The pipette head of the instrument is interchangeable. Pipette heads designed for different volume ranges can be attached to the pipette head holder of the instrument in order to enable the instrument to recognise the kind of pipette head that is attached to it. The pipette heads are supplied with steel tabs C of different shapes. As shown in FIG. 2, the tab of a pipette head with the volume range 1 will depress two micro switches (A and B) which are connected to the main circuit board of the instrument. The tabs of pipettes with volume ranges 2 or 3 are somewhat smaller. These tabs will depress only micro switch A or B respectively. Registering which, if any, of the switches A and B are depressed, the instrument can recognise the type of pipette head which is attached. If none of the micro switches are depressed, the instrument will register the absence of a pipette head.

This is illustrated further in FIG. 3, which shows in perspective view the three possible pipette head types each in place in a pipette head holder. According to the left hand Figure the tab of pipette type I (C1) depresses both micro switch A and B. In the middle Figure, the tab of pipette type 2 depresses only micro switch A. In the right hand Figure, the tab of pipette type 3 depresses only micro switch B.

Claims

1. A pipette head assembly for use in an automated liquid handling device, which assembly comprises a pipette head holder for mounting in the device and a pipette head for locating in the holder, which comprises one or more pipette barrels and associated plungers, wherein the pipette head further comprises a shaped member, the configuration of which uniquely identifies the pipette head, and the holder includes an array of sensors positioned to cooperate with the shaped member when the pipette head is located in the holder so as to detect the configuration of the shaped member for identification of the pipette head by the device.

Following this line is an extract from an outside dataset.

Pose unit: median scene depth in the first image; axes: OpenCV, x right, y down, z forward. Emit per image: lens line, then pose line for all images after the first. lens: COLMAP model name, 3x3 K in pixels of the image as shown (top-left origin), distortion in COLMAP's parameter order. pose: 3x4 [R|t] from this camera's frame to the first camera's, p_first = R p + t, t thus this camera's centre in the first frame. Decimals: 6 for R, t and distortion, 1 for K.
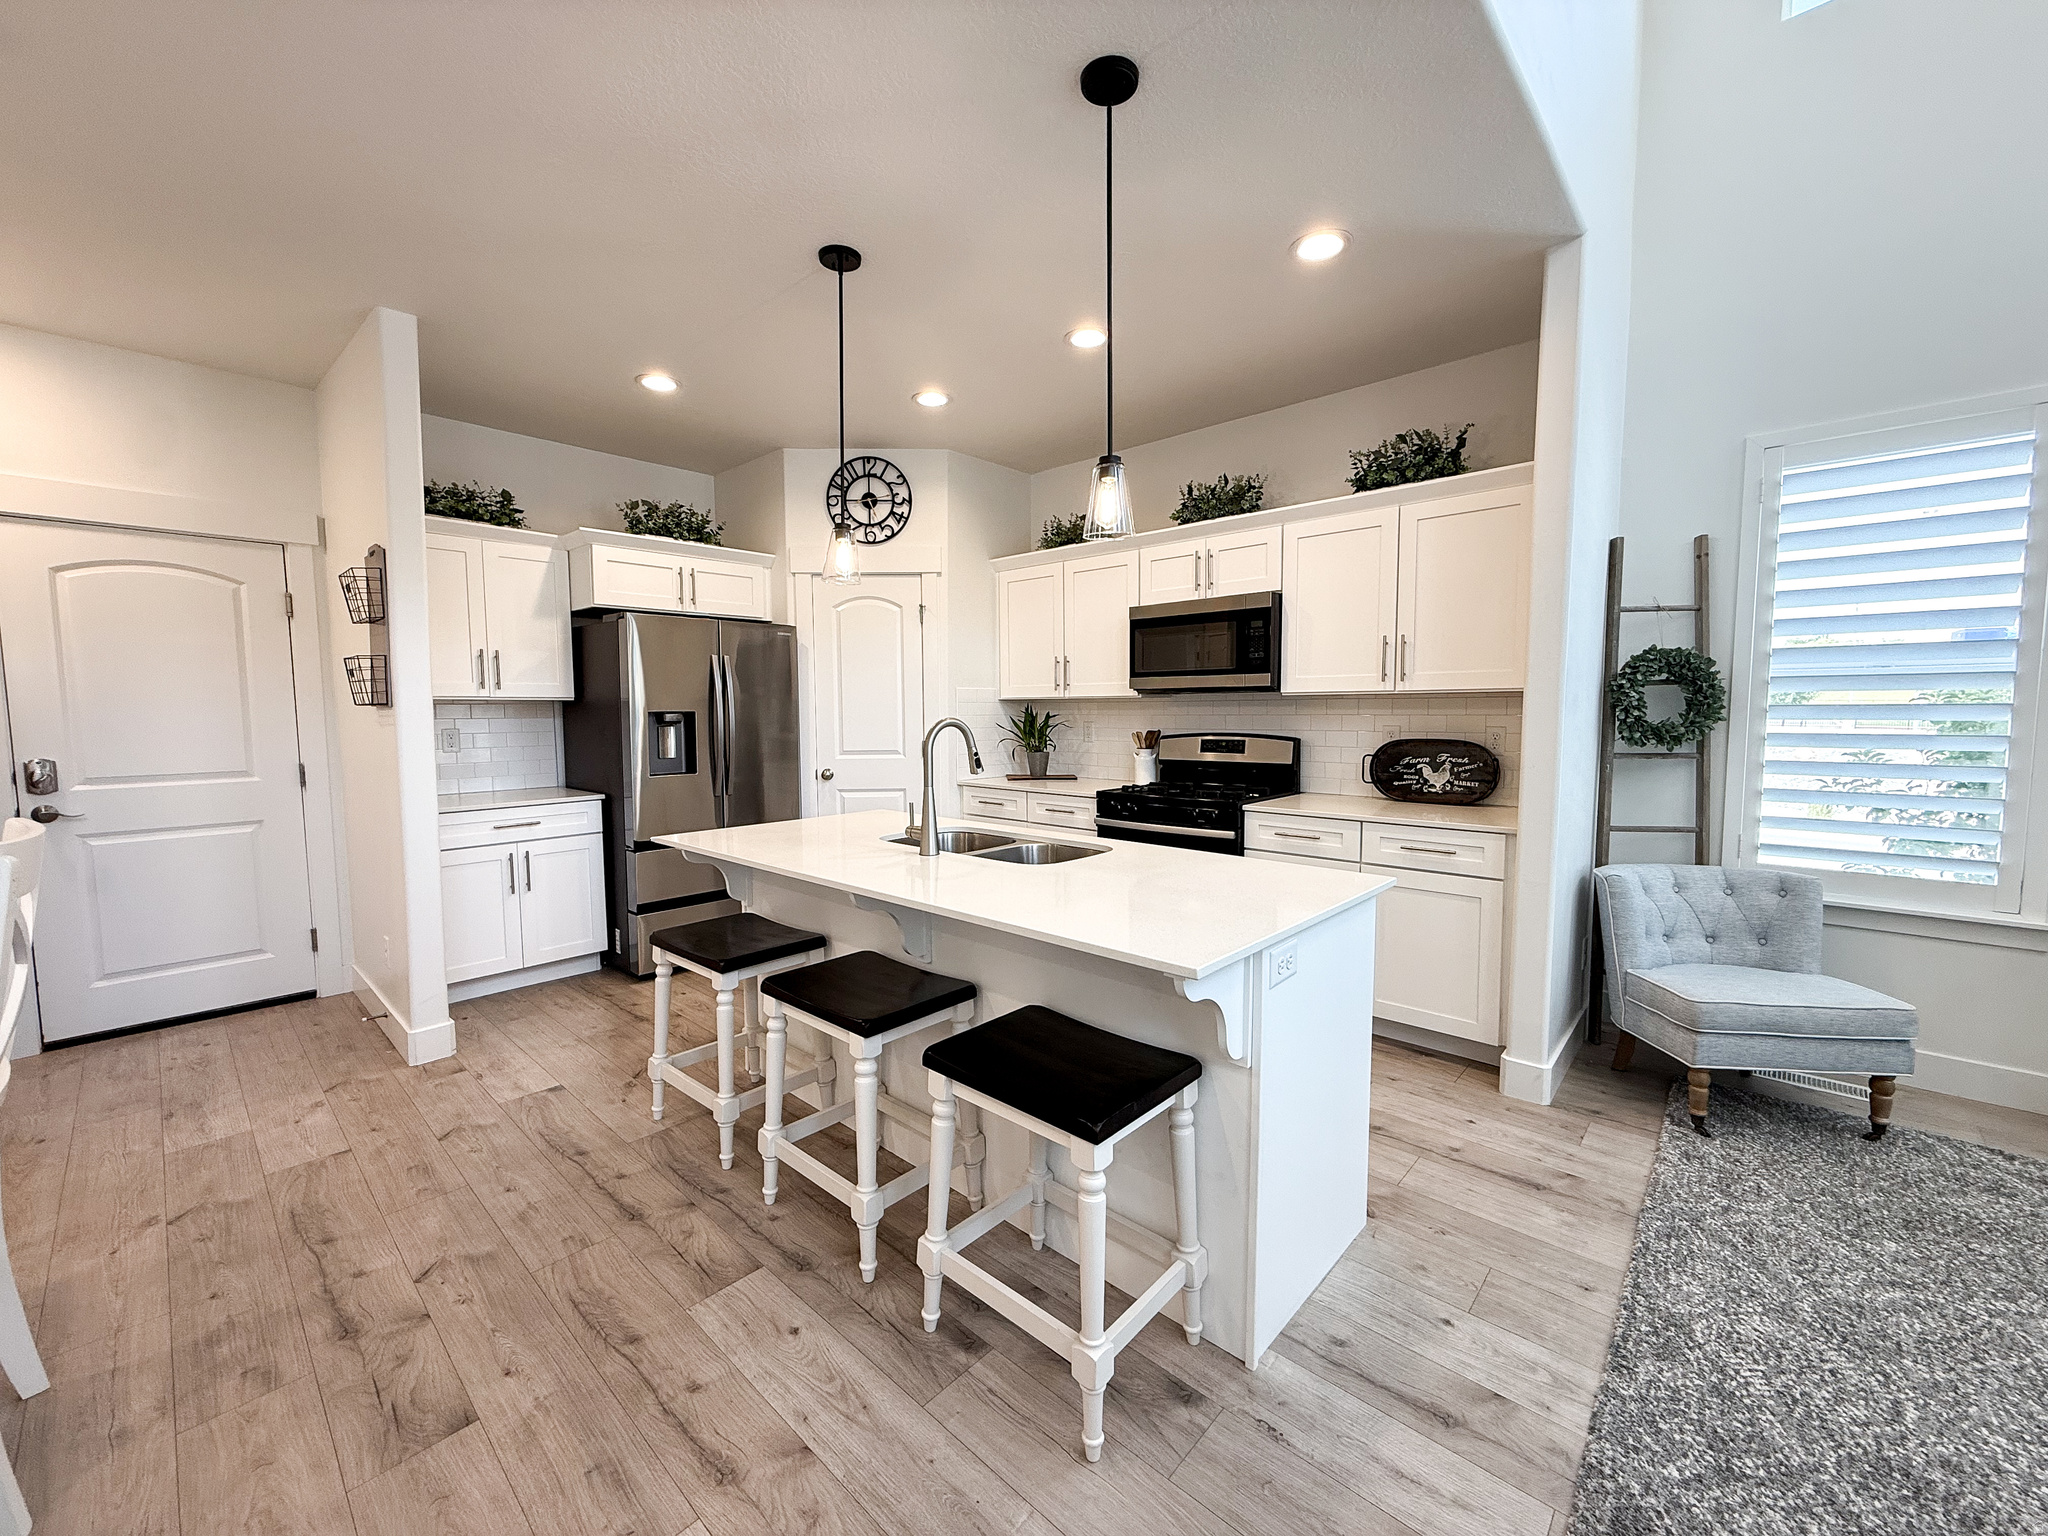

2. A pipette head assembly according to claim 1, wherein the shaped member of the pipette head comprises one or more projections therefrom.

3. A pipette head assembly according to claim 1, wherein each sensor comprises a switch.

4. A pipette head assembly according to claim 3, wherein the switch is a micro switch.

5. A pipette head assembly according to claim 1, wherein each sensor is operated by contact with the shaped member.

6. A pipette head assembly according to claim 1, wherein the array of sensors is a row of sensors.

7. A pipette head assembly according to claim 1, wherein the array of sensors comprises no more than 5 sensors.

8. A pipette head for use in a pipette assembly according to claim 1, which comprises one or more pipette barrels and associated plungers and further comprises a shaped member, the configuration of which uniquely identifies the pipette head.

9. An automated liquid handling device which comprises a pipette head assembly according to claim 1.